Berlin (GER), December 2006 - (by Susanne Köhler) "Informal Learning" was one of the buzzwords around in the halls of ONLINE EDUCA BERLIN. A plenary session focussed on Informal Learning and the role it plays at all stages of life.
Informal Learning is everywhere or, as Kevin Wheeler of Global Learning Resources, Inc., put it: "How we went from Informal Learning to Formal Learning and Back Again". He stressed the connection between industrial development and education, pointing out that in this century, we are indeed returning to an informal, individual way of learning - admittedly on a high-technology level and with a clear trend toward mass individualization in learning programs that could come only with the appropriate technology.
But where do we go from here? There seems to be a wide field of open questions out in the plains of informal learning where the digital natives are putting their eLearning tents up. The demand "No talks around the water cooler" has become quite obsolete, as Jay Cross, Internet Time Group, and author of the book "Informal Learning" attested.
Learning just happens - sometimes particularly around the water cooler. So let there be more water coolers - and then add comfy chairs, sofas, and an espresso machine so that employees, who happen to be people, can chat and exchange ideas. That's how they will learn.

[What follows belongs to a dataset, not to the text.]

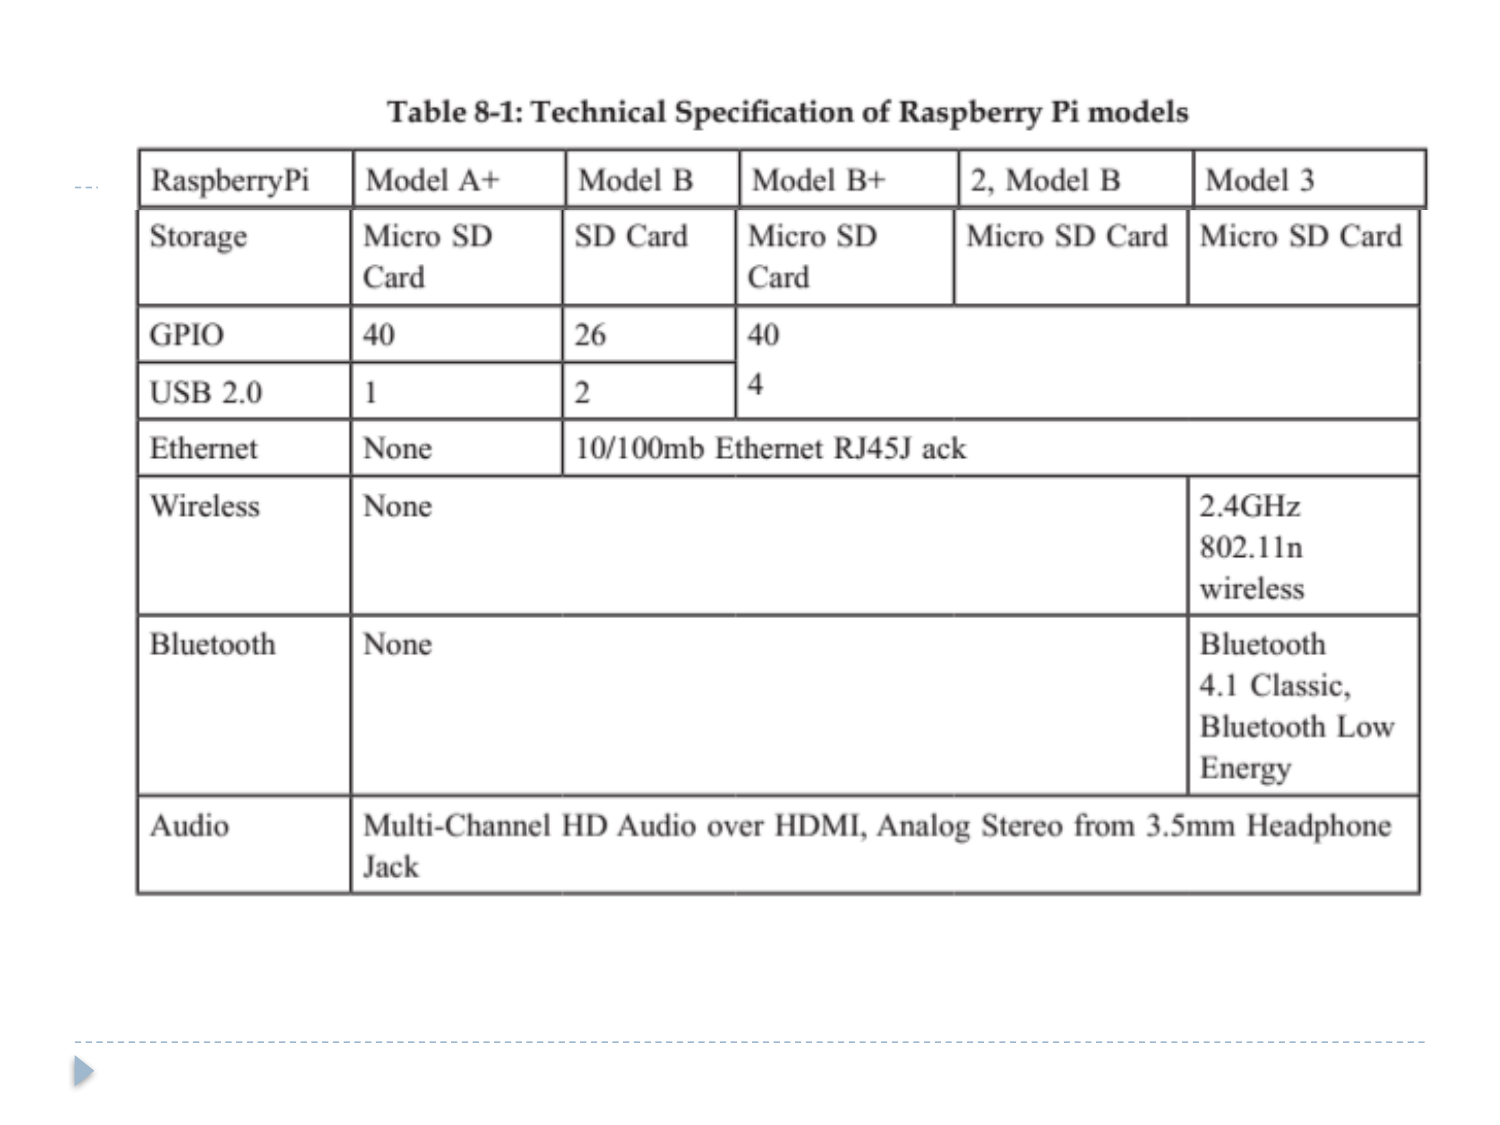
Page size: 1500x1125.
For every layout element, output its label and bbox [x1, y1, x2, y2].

picture [98, 83, 1463, 913]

So is it Learning or Working? At IBM, it's both, said Dr. Yael Ravin, who heads the company's Center for Advanced Learning. While there are water coolers at IBM, the need to keep a community of 300,000 people well connected demands more than just watering holes. Within the IBM Intranet, each employee has access to his or her own personal platform that is equipped with a wide variety of e-tools such as wikis, blogs, bookmarks, and more.
And it was left to Dr. Ravin to say very clearly, that -yes, there is a generation of digital natives at our doorsteps, but we still need our people to be well trained and skilled in a formal way, and a passion for informal learning needs to be instilled during their traditional education.
Mike McKeown of Cisco Systems UK Education Business Development finally wrapped it all up, in the true sense of the term. His presentation on how technology is transforming informal learning was introduced by a stunning demonstration on folding a shirt in two seconds - via a video clip from a Web 2.0 application, discovered by a digital native in his own family who had learned to fold his shirts ... very informally.